**Consignas del ejercicio**
A. Copie sin cambios el pasaje de la nota sobre el obispo de Piedras Negras que va desde "El obispo de" hasta "días de nacido.", ambos incluidos.
B. Determine si cada afirmación concuerda con la nota sobre el obispo de Piedras Negras; responda sí o no y cite literalmente las palabras de la nota que lo deciden: (i) El joven responsable del caso tenía 26 años. (ii) El obispo afirmó que el consumo de drogas afecta solo a los adultos. (iii) Monseñor Miranda consideró necesario fortalecer los espacios de educación y recreación sana.
C. Retome la nota sobre las declaraciones del obispo de Piedras Negras y continúela a partir de su última oración.

El obispo de la Diócesis de Piedras Negras, monseñor Alfonso Gerardo Miranda Guardiola, lamentó el caso que conmocionó recientemente a la comunidad, en el que un joven de 26 años, con problemas de adicción, asesinó, desmembró y cocinó a un cachorro chihuahua de apenas días de nacido.
Señaló que, más allá de la crueldad animal, el hecho evidencia una preocupante degradación humana derivada del consumo de drogas, una problemática que, dijo, afecta cada vez más a niños, adolescentes, jóvenes y adultos.
«Nos duele el corazón, ciertamente por el el grado de crueldad animal, pero también por la degradación humana. Está en riesgo nuestra niñez, adolescencia y juventud, y como sociedad y como Iglesia tenemos que hacer algo», expresó.
Monseñor Miranda advirtió que las adicciones representan una amenaza constante para las nuevas generaciones y consideró necesario fortalecer los espacios de convivencia, educación, recreación sana y formación integral para reducir la exposición de los jóvenes a las drogas.

**Conjunto de registros**
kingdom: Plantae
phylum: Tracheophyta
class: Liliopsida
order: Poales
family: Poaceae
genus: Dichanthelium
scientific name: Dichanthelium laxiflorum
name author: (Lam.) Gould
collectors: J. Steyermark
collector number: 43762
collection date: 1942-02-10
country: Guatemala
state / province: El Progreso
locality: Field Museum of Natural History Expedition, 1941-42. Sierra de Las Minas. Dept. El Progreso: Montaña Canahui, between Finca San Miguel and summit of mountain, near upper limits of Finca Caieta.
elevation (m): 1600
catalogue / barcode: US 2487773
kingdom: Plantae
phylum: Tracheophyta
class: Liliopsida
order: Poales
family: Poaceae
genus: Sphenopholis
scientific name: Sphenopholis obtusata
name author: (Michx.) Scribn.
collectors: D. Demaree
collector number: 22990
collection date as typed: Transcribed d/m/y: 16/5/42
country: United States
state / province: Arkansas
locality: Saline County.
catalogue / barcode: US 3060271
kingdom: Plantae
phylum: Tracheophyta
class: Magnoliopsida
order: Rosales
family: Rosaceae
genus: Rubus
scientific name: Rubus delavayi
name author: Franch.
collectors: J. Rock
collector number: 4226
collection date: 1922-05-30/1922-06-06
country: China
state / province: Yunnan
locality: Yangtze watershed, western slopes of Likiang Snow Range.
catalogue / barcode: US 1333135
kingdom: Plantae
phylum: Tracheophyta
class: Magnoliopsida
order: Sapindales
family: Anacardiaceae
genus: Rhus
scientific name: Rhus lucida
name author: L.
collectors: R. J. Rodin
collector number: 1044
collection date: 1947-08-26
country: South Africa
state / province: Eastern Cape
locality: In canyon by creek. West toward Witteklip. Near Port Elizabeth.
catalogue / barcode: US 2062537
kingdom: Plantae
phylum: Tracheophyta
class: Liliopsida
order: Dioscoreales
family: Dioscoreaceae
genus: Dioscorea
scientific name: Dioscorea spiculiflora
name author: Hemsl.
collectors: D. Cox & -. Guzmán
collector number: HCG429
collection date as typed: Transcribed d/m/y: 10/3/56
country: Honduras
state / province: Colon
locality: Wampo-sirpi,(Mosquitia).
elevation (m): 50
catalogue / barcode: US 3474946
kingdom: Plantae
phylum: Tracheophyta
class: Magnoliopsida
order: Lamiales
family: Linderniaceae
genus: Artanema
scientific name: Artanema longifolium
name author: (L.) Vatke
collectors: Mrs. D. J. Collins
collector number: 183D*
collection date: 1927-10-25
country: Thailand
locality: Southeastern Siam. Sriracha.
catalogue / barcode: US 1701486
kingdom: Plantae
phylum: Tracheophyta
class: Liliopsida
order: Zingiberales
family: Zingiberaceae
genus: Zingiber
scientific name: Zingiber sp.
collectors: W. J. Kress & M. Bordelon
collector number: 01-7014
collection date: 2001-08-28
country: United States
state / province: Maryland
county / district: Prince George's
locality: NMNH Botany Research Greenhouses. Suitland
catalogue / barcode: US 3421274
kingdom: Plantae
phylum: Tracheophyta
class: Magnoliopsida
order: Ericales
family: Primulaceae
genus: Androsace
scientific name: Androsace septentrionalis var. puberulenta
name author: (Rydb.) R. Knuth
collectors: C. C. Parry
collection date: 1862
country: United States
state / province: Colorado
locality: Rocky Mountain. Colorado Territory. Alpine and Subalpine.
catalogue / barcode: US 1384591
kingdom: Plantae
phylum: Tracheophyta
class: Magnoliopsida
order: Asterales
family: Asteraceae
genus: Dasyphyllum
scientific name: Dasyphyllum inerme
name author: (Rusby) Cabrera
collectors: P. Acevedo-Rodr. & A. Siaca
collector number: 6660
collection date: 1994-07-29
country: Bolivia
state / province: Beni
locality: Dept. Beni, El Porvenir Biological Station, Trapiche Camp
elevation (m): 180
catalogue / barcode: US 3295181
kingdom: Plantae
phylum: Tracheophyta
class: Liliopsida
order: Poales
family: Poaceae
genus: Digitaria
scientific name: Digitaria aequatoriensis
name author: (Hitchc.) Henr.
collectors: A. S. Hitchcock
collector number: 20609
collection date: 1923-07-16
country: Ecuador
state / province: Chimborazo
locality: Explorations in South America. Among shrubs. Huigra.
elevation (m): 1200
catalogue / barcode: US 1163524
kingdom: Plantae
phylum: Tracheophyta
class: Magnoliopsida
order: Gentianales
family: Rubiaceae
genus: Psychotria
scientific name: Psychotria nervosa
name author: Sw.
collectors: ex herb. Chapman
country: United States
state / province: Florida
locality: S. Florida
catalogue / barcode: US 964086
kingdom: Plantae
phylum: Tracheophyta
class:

**Resultados del ejercicio**
A.
El obispo de la Diócesis de Piedras Negras, monseñor Alfonso Gerardo Miranda Guardiola, lamentó el caso que conmocionó recientemente a la comunidad, en el que un joven de 26 años, con problemas de adicción, asesinó, desmembró y cocinó a un cachorro chihuahua de apenas días de nacido.

B.
(i) Sí: "un joven de 26 años".
(ii) No: "afecta cada vez más a niños, adolescentes, jóvenes y adultos".
(iii) Sí: "fortalecer los espacios de convivencia, educación, recreación sana y formación integral".

C.
Destacó que la Iglesia mantiene diversas acciones de apoyo a la comunidad a través de sus casas OMNIA, orfanatos y programas dirigidos a la niñez y a mujeres trabajadoras, aunque insistió en que la solución requiere la participación de toda la sociedad.
El obispo hizo un llamado a las autoridades, instituciones y ciudadanos a emprender acciones organizadas y estructuradas para prevenir las adicciones y rescatar a niños y jóvenes de este problema que calificó como uno de los desafíos sociales más graves de la actualidad.